Spanning decades and moving between post-war Japan, North Korea, and the American suburbs, Susan Choi’s Flashlight blends geopolitics with domestic literary fiction. A sudden disappearance forever changes the life of the Kang family. Serk Kang, earlier Seok, is a Korean immigrant living in post-war Japan. After suffering poverty and systemic discrimination for decades, Serk’s parents fall for propaganda and move to the Democratic People’s Republic of Korea, despite Serk’s pleas. Shortly after, Serk migrates to the US, where social alienation continues to follow him. There, he meets Anne, an American, whom he marries three years later. Anne, raised by her siblings, gave up her first child, Tobias, for adoption at the age of 19. The world has not been kind to both Anne or Serk. In their respective lives, they never fit in, and this convinces them that they may be a fit for each other. However, their marriage is troubled from the very beginning. Wrongly matched, they attempt to function as a family for the sake of their daughter, Louisa
Serk later moves his family to Japan, hoping to reunite with his parents, a motive he keeps secret from Anne and Louisa. Around this time, Anne begins to show early signs of multiple sclerosis, believed to be caused by the loneliness and alienation. She cannot speak Japanese and spends her days confined to their damp apartment.
Louisa is finally learning the ways of Japan when the Kang family suffers a life-altering event. In 1978, when Louisa is ten, Serk and Louisa take a walk on the jetty by the sea. Serk slips and falls. Louisa is later found grey and hypothermic. Serk is never found and is presumed dead.
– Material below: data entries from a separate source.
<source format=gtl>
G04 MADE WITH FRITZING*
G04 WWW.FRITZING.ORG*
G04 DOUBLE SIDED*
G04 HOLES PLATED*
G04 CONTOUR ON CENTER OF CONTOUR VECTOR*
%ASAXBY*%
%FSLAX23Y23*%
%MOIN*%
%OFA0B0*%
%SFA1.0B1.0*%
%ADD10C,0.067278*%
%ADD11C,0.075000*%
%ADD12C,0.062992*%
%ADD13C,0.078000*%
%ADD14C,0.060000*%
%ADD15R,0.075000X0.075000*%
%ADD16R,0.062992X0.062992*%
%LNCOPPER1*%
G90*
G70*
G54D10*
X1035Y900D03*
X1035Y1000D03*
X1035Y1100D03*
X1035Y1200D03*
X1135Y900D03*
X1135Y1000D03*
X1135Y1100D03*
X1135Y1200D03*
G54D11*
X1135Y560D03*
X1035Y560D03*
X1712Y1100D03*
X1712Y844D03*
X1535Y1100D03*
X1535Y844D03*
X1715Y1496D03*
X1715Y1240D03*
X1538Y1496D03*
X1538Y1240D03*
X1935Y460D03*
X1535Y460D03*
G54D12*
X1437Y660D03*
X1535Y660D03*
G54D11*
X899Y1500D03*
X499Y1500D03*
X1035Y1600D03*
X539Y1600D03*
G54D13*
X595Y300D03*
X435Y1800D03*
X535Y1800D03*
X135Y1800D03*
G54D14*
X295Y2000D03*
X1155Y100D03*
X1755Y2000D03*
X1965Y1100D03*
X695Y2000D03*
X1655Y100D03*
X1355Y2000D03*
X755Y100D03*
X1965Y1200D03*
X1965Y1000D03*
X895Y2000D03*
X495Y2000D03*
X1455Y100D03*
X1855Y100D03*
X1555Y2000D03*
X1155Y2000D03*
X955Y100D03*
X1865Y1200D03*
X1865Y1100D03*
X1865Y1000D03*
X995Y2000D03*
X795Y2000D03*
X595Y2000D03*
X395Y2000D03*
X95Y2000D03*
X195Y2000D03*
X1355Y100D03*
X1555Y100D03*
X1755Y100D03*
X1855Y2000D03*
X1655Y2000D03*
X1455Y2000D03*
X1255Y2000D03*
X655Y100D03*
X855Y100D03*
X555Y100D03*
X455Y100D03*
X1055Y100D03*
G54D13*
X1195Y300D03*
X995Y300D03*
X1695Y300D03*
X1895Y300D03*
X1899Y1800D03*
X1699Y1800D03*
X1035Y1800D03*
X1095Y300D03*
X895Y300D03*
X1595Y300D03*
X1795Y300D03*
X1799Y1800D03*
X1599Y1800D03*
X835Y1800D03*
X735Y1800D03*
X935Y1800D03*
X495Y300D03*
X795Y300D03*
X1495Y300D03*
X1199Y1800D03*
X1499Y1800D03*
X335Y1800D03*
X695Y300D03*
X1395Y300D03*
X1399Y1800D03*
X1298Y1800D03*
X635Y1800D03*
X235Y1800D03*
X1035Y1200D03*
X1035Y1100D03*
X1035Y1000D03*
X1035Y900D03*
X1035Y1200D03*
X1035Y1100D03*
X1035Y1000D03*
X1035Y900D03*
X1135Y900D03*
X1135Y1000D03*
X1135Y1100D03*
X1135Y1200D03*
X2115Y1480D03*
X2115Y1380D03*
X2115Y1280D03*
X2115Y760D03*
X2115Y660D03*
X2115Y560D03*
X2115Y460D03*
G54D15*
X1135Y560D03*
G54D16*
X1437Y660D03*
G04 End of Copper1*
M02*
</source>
Anne and Louisa return to the US, their lives pulled in different directions, and decades pass before the devastating reality of what truly happened on the night of the disappearance slowly emerges.
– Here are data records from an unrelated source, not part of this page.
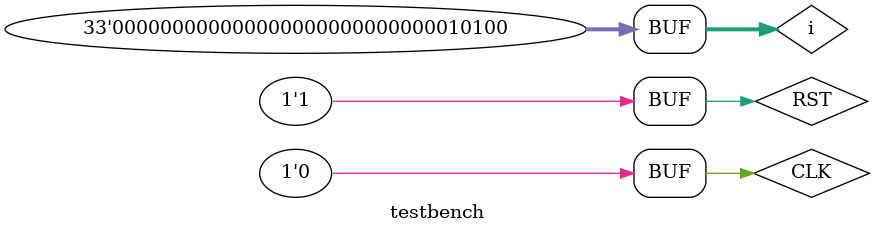
<source format=v>
`timescale 1ns / 1ps
`include "UPDN_COUNTER.v"

module testbench;

	// Inputs
	reg CLK;
	reg RST;

	// Outputs
	wire [3:0] OUT;
	reg [32:0] i;
	// Instantiate the Unit Under Test (UUT)
	UPDN_COUNTER uut (
		.CLK(CLK), 
		.RST(RST), 
		.OUT(OUT)
	);

	initial begin
		// Initialize Inputs
		CLK = 0;
		RST = 0;

		// Wait 100 ns for global reset to finish
		#100;
        
		// Add stimulus here
		
		for(i = 0; i < 20; i = i + 1)begin
			#5 CLK = ~CLK;
			if( i == 3) RST = 1;
		end
	end
      
endmodule


</source>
Alternating between the viewpoints of Louisa, Anne, Serk, and occasionally Tobias, Choi brings into focus the secrets and misunderstandings that quietly demolish a family. Anne begins meeting Tobias weekly when he turns eighteen. Serk has secrets of his own. He maintains that he had no family before he met Anne, even as he regularly meets his sister in Japan. Louisa is caught between Anne and Serk, learning early how silence becomes a way of survival.
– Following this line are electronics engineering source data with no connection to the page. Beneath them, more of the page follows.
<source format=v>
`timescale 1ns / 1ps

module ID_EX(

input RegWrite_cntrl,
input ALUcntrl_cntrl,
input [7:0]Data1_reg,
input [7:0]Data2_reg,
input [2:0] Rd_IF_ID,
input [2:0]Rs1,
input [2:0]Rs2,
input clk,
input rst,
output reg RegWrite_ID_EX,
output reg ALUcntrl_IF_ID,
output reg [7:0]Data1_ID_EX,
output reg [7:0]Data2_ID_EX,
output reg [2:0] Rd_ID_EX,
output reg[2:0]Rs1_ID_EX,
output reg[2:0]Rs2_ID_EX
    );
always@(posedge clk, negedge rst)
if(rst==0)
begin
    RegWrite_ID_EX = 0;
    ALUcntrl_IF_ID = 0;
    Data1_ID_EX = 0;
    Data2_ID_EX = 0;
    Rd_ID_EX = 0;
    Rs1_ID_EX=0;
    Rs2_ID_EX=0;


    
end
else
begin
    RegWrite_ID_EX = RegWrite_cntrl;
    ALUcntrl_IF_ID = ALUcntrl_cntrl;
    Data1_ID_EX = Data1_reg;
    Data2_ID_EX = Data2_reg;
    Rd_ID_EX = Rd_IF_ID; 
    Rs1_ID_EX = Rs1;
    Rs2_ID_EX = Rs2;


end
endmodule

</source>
The symbol of the flashlight appears at the beginning, as Louisa recalls fragments from the night Serk disappeared. The flashlight reappears at different points in the narrative. It mirrors the novel’s structure: the reader sees only what the narrow beam allows. Choi reveals vivid details of a single day and then leaps across months and decades. Time speeds up and slows down. The reader is left to make sense of what remains unseen.
Flashlight is a story of family ties, anxieties, isolation, and lives fractured by geopolitical forces. Drawing strength from the unsaid and the unseen, the novel lingers long after it ends.